— START RECORD EXTRACTS —

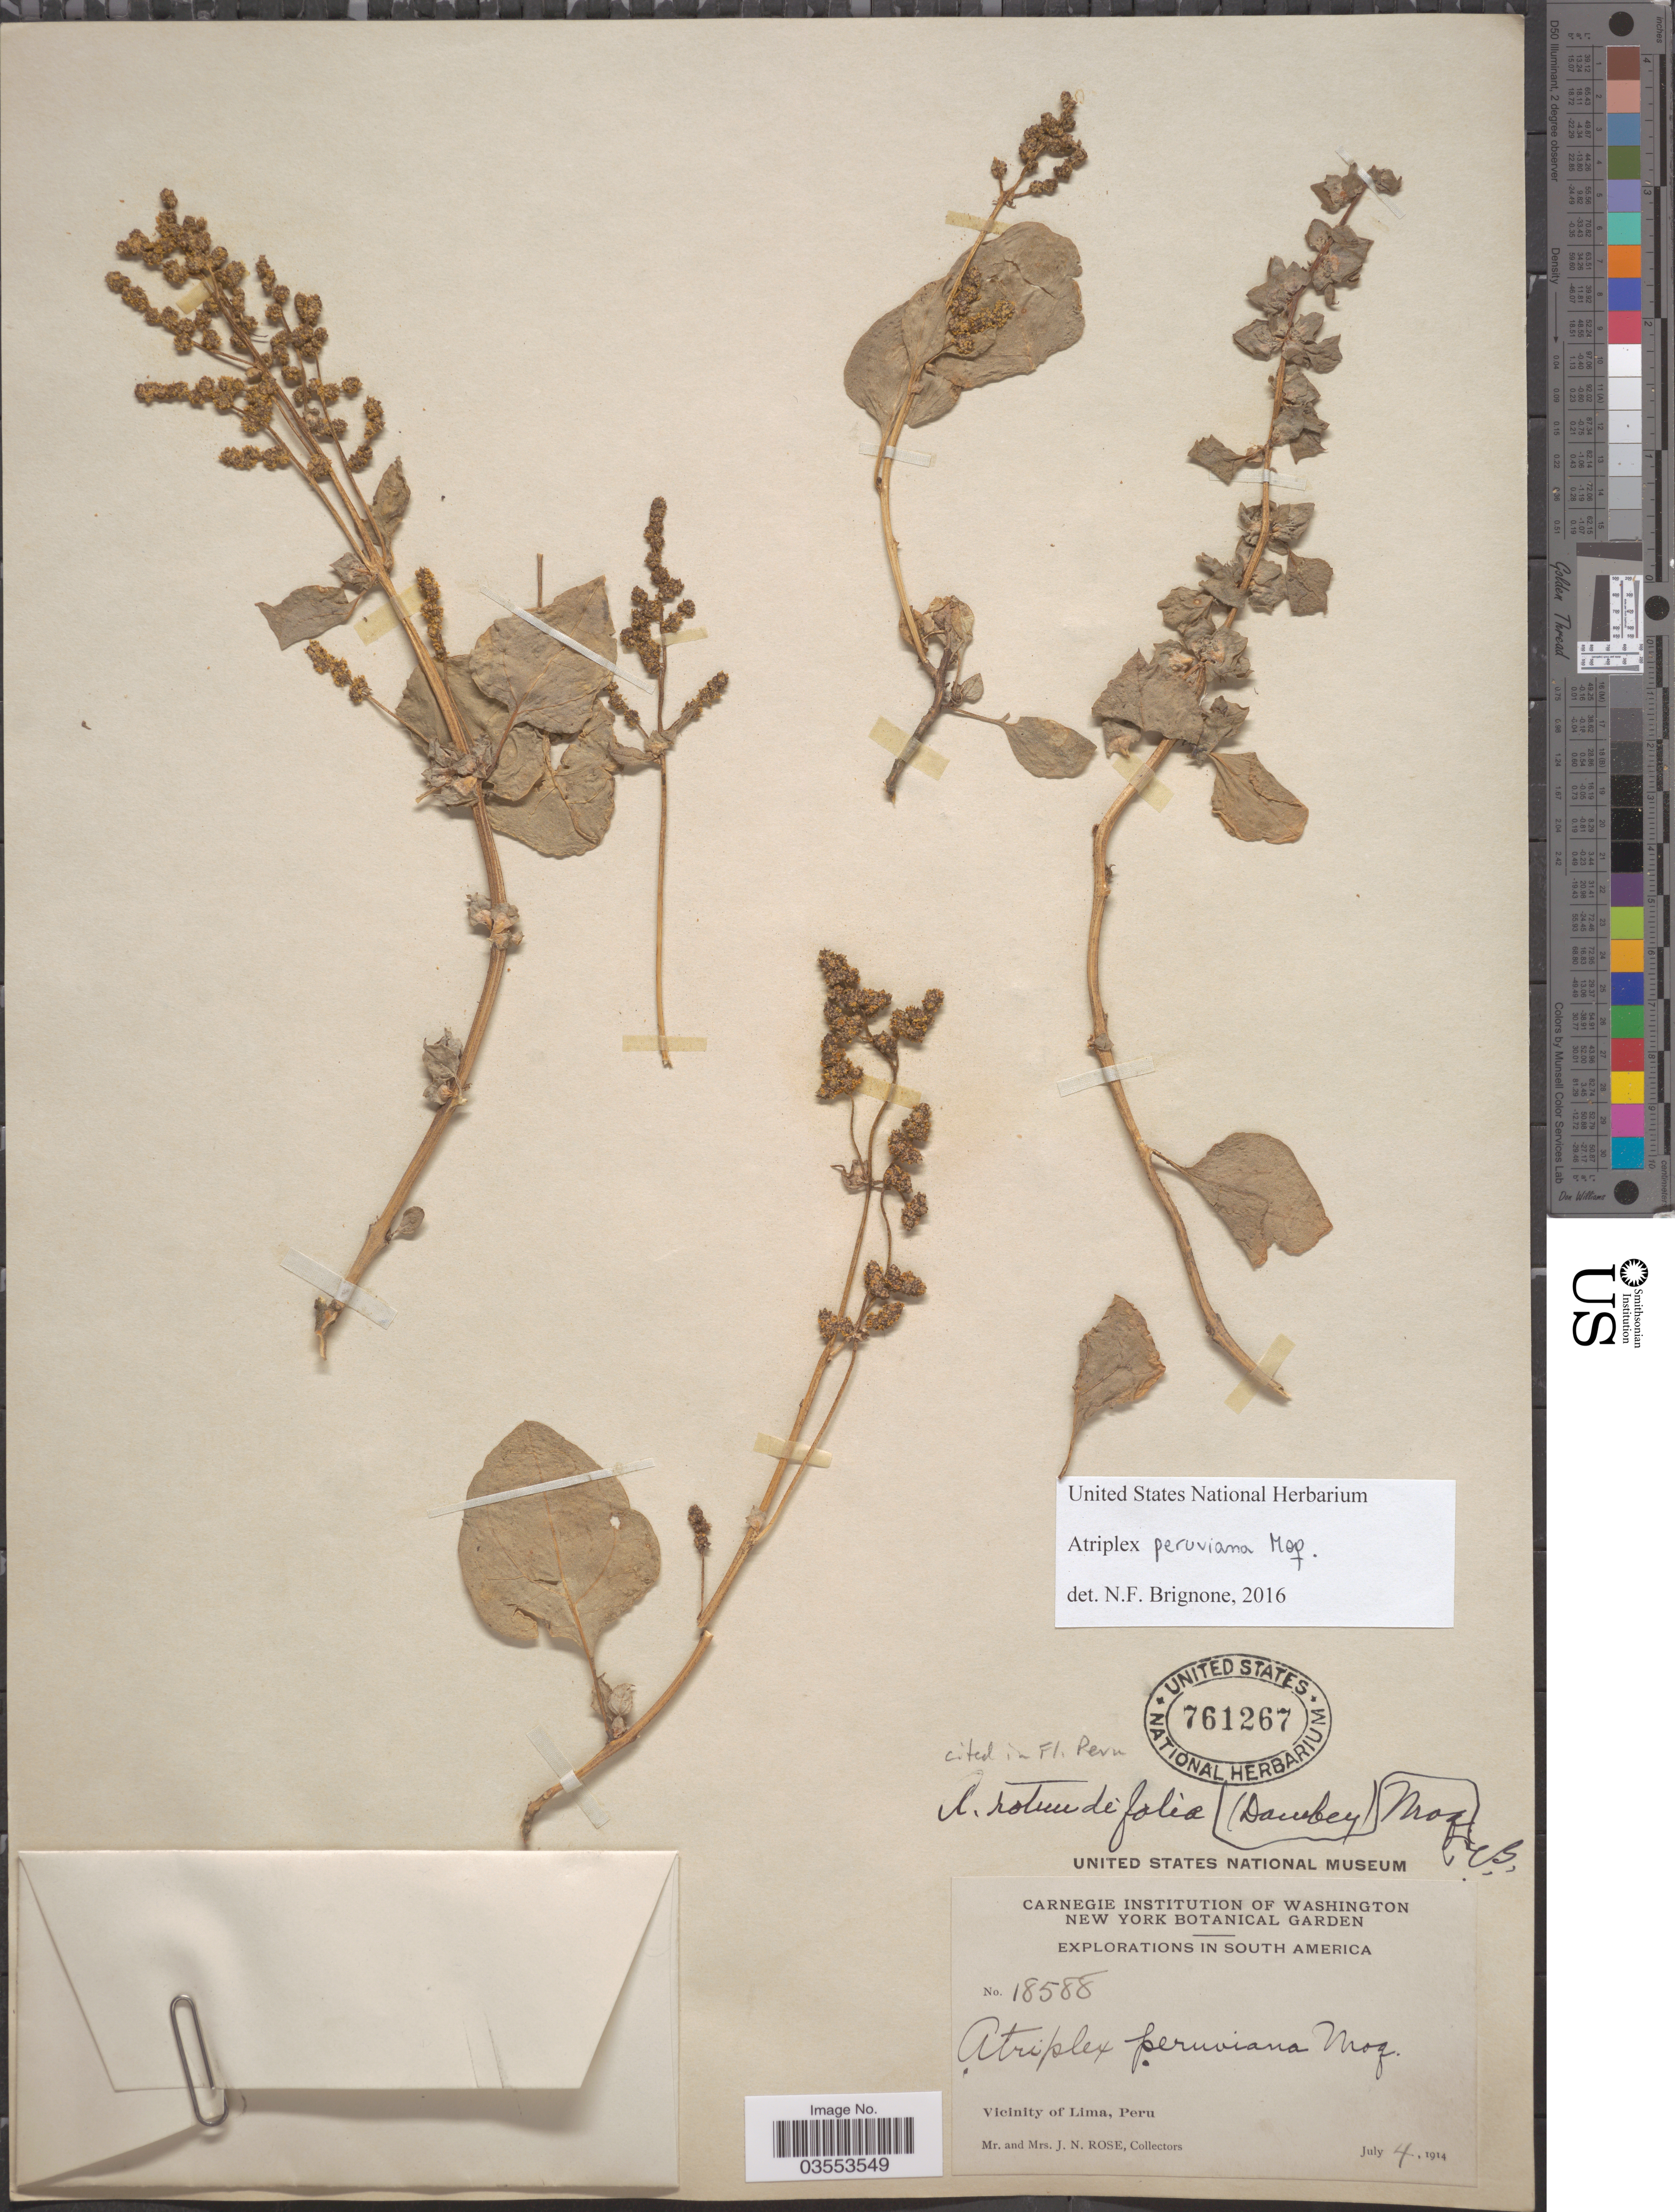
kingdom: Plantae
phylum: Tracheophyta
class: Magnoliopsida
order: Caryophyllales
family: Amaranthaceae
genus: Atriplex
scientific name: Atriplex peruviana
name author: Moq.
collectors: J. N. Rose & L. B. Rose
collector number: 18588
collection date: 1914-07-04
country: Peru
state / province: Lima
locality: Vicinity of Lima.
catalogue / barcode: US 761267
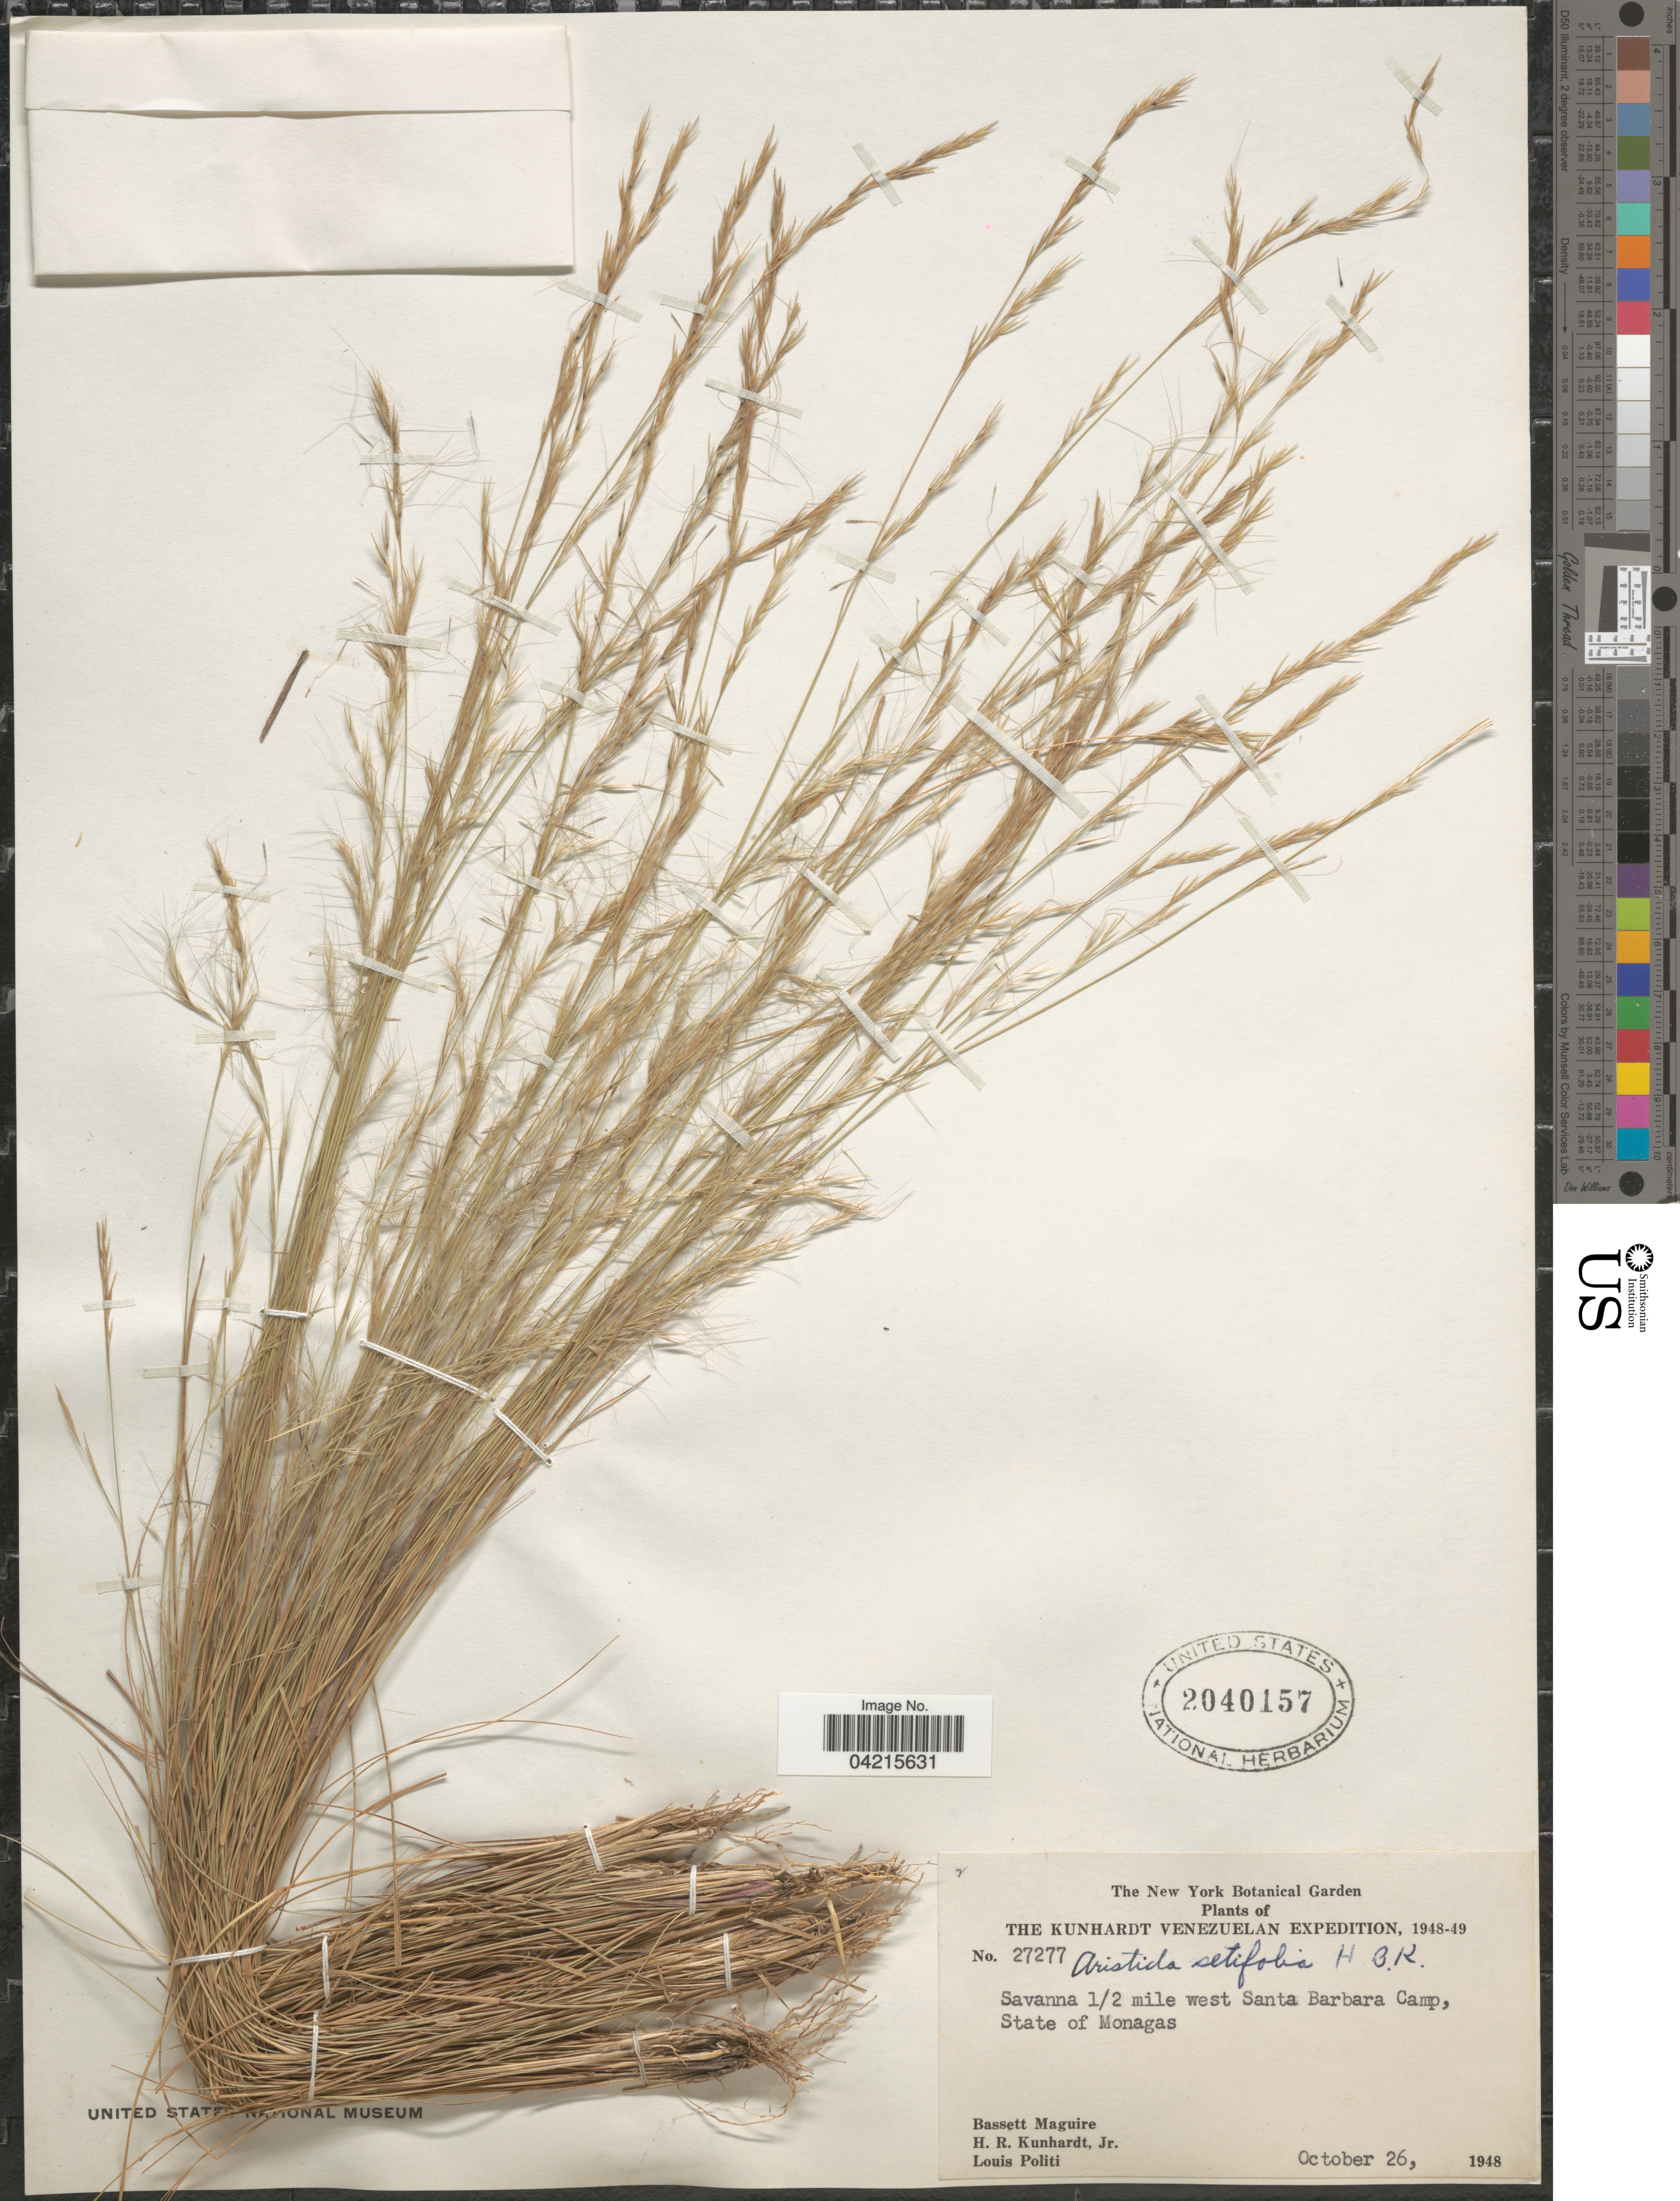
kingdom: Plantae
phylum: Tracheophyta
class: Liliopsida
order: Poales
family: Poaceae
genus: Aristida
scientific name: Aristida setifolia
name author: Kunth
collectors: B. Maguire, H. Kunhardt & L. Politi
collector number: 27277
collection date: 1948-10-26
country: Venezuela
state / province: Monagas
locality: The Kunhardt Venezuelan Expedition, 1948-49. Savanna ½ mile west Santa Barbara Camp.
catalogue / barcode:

— END RECORD EXTRACTS —

**WORK TO DO:**
Put every line of the entries above into a Markdown table with two columns, Row for the row number and Line for the line, skipping blank lines. Leave the pictures out of the answer.

**EXERCISE OUTPUT:**
| Row | Line |
|---|---|
| 1 | kingdom: Plantae |
| 2 | phylum: Tracheophyta |
| 3 | class: Magnoliopsida |
| 4 | order: Caryophyllales |
| 5 | family: Amaranthaceae |
| 6 | genus: Atriplex |
| 7 | scientific name: Atriplex peruviana |
| 8 | name author: Moq. |
| 9 | collectors: J. N. Rose & L. B. Rose |
| 10 | collector number: 18588 |
| 11 | collection date: 1914-07-04 |
| 12 | country: Peru |
| 13 | state / province: Lima |
| 14 | locality: Vicinity of Lima. |
| 15 | catalogue / barcode: US 761267 |
| 16 | kingdom: Plantae |
| 17 | phylum: Tracheophyta |
| 18 | class: Liliopsida |
| 19 | order: Poales |
| 20 | family: Poaceae |
| 21 | genus: Aristida |
| 22 | scientific name: Aristida setifolia |
| 23 | name author: Kunth |
| 24 | collectors: B. Maguire, H. Kunhardt & L. Politi |
| 25 | collector number: 27277 |
| 26 | collection date: 1948-10-26 |
| 27 | country: Venezuela |
| 28 | state / province: Monagas |
| 29 | locality: The Kunhardt Venezuelan Expedition, 1948-49. Savanna ½ mile west Santa Barbara Camp. |
| 30 | catalogue / barcode: |